2. Yargıtay 3. Hukuk Dairesinin 07.12.2015 tarihli ve 2015/11269 E., 2015/19675 K. sayılı kararının ilgili kısmı; "Sonuca katılmalı ödünçte; münferit tacire veya bir ticaret ortaklığına bir miktar ödünç verilir, faiz yerine işletmenin kârından pay alınır. Bu sözleşme niteliği gereği karma bir sözleşme değil, ödünç sözleşmesinin bir türüdür. Bu sözleşmeyi diğer ödünç sözleşmelerinden ayırt eden temel esaslardan ilki, amaç unsurudur. Yani, bu işlemde ödünç alan aldığı parayı işletmek, yani kâr getiren bir faaliyette kullanmakla yükümlüdür. Oysa, ödünçte böyle bir zorunluluk yoktur. İkinci farklılık ise, kârdan pay alma unsurudur. Yani, ödünç alan giriştiği faaliyetten elde ettiği kârın bir kısmını ödünç verene vermelidir. Sonuca katılmalı ödünç sözleşmesi ile adi ortaklığı özellikle müşterek amaç unsuru birbirinden ayırt eder. Sonuca katılmalı ödünçte (hatta kara katılmalı hizmet sözleşmesinde de) müşterek amaç takip edilmemesi önemli bir ayırt edici unsurdur. Gerçekten de ödünç veren şahsi bir amacı, yani kendi sermayesine iyi bir geliri amaçlamakta, yoksa taraflar müşterek bir amaç takip etmemektedirler." şeklindedir.

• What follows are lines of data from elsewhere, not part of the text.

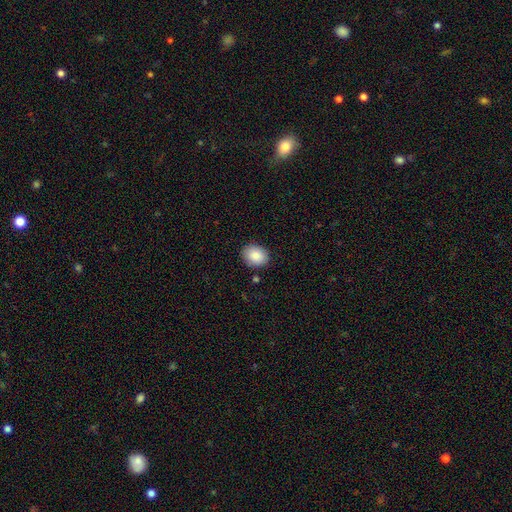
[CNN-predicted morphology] Smooth or featured? smooth (87%)
How rounded? in between (53%)
Merging? none (86%)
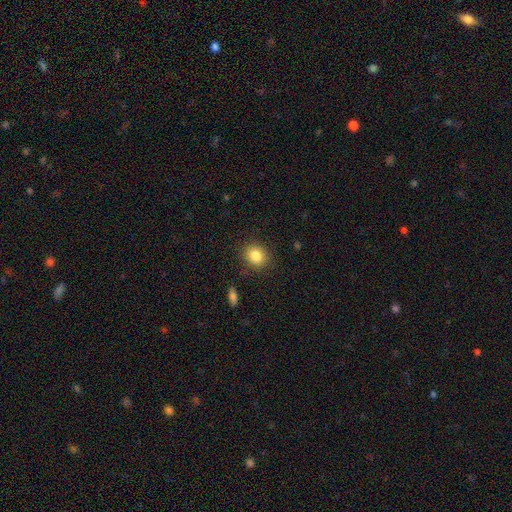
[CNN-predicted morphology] Smooth or featured? smooth (84%)
How rounded? round (74%)
Merging? none (88%)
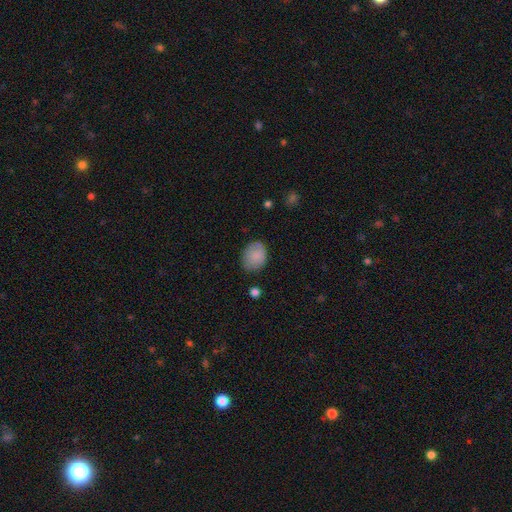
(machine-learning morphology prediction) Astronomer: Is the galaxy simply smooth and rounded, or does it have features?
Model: smooth — 82%.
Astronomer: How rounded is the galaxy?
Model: in between — 60% (runner-up: round, 39%).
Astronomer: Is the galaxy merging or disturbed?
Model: none — 73%.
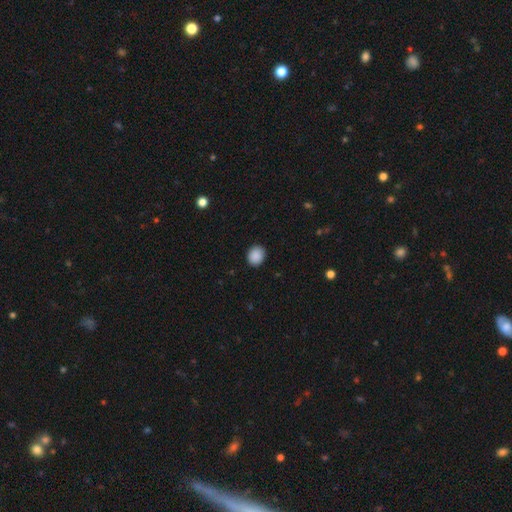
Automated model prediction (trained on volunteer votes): Morphology: type=smooth (89%); roundness=round (66%); merging=none (90%).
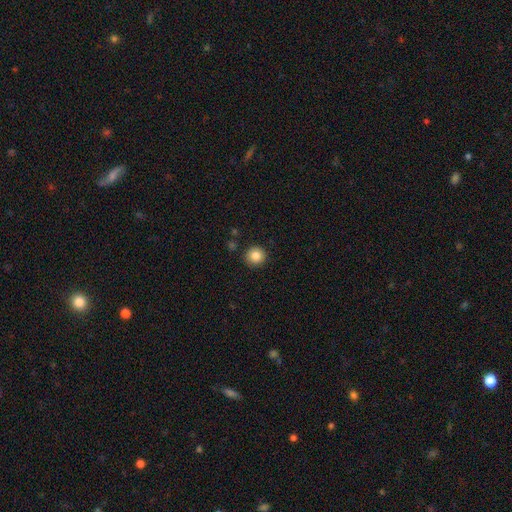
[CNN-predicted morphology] Q: Smooth or featured?
A: smooth (84%); runner-up: star or artifact (10%)
Q: How rounded?
A: round (93%); runner-up: in between (6%)
Q: Merging?
A: none (91%); runner-up: minor disturbance (6%)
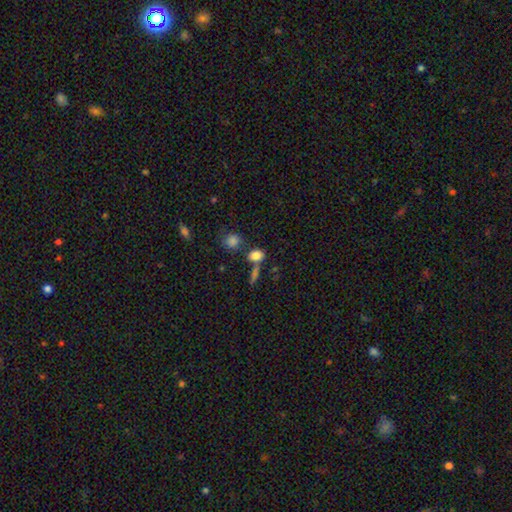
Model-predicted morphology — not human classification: type=smooth (82%); roundness=in between (67%); merging=none (57%).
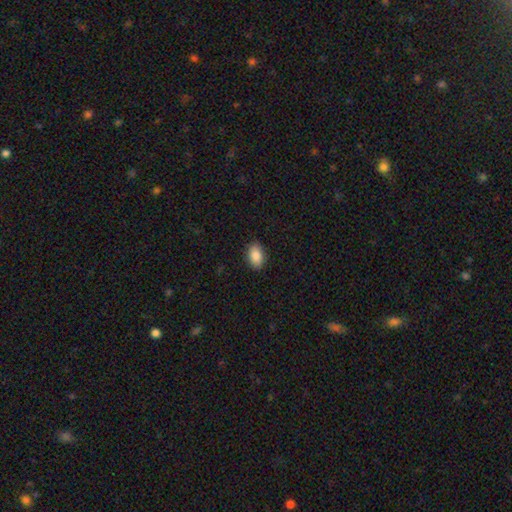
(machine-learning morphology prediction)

3. Yargıtay 3. Hukuk Dairesinin 01.11.2016 tarihli ve 2015/17444 E., 2016/12349K. Sayılı kararının ilgili kısmı; "Bundan başka, sonuca katılmalı ödünç sözleşmesi ile adi ortaklık sözleşmesini birbirinden ayırmada bazı emareler de söz konusudur. Bunlardan en önemlisi, hukuksal ilişkiye nakti edimi ile katılan kişinin zarara katılıp katılmamasıdır. Şayet, bir zarara katılma söz konusu ise, adi ortaklık, aksi takdirde sonuca katılmalı ödünç sözleşmesinin varlığından sözedilir. Keza, adi ortaklıkta, ortakların ortaklık işlerini denetlemesi ve yönetmesi söz konusu olur. Denetleme ve yönetme özellikle müşterek amaç uğruna birlikte çaba (affectio societatis) ile yakın bağlantı içerisindedir. Oysa, sonuca katılmalı ödünç sözleşmesinde; ödünç verenin, yönetme ve denetleme yetkisi kural olarak bulunmaz." şeklindedir.
3. Değerlendirme
Temyizen incelenen karar, tarafların karşılıklı iddia ve savunmalarına, dayandıkları belgelere, uyuşmazlığa uygulanması gereken hukuk kuralları ile hukuki ilişkinin nitelendirilmesine, dava şartlarına, yargılama ve ispat kuralları ile kararda belirtilen gerekçelere ve özellikle davalı ...'nin davalı ...'nin kurucu ortağı olarak davacıyla sözleşme imzaladığı, bu tarihte şirket ortaklığının da devam ettiği, sözleşmeyi imzalayanın "DKC Hayvancılık Süt Bank" olduğu iddia edilmesine rağmen böyle bir firmanın varlığı ileri sürülmemekle birlikte mevcudiyetinin de ispatlanamadığı göz önünde bulundurulduğunda sözleşmelerde şirketin tam ismi yerine "DKC Hayvancılık Süt Bank" isminin yazılmasının şirketi sorumluluktan kurtarmayacağı değerlendirilerek yerleşmiş içtihatlara uygun karar verildiğinin anlaşılmasına göre davalı ... vekilinin temyiz itirazının reddi ile usul ve kanuna uygun bulunan kararın onanmasına karar vermek gerekmiştir.
VI. KARAR
Açıklanan sebeplerle;
Temyiz olunan Bölge Adliye Mahkemesi kararının 6100 sayılı Kanun'un 370 inci maddesi uyarınca ONANMASINA,
Aşağıda yazılı bakiye temyiz harcının temyiz edene yükletilmesine,
Dosyanın İlk Derece Mahkemesine, kararın bir örneğinin Bölge Adliye Mahkemesine gönderilmesine,26.06.2024 tarihinde oy birliğiyle karar verildi.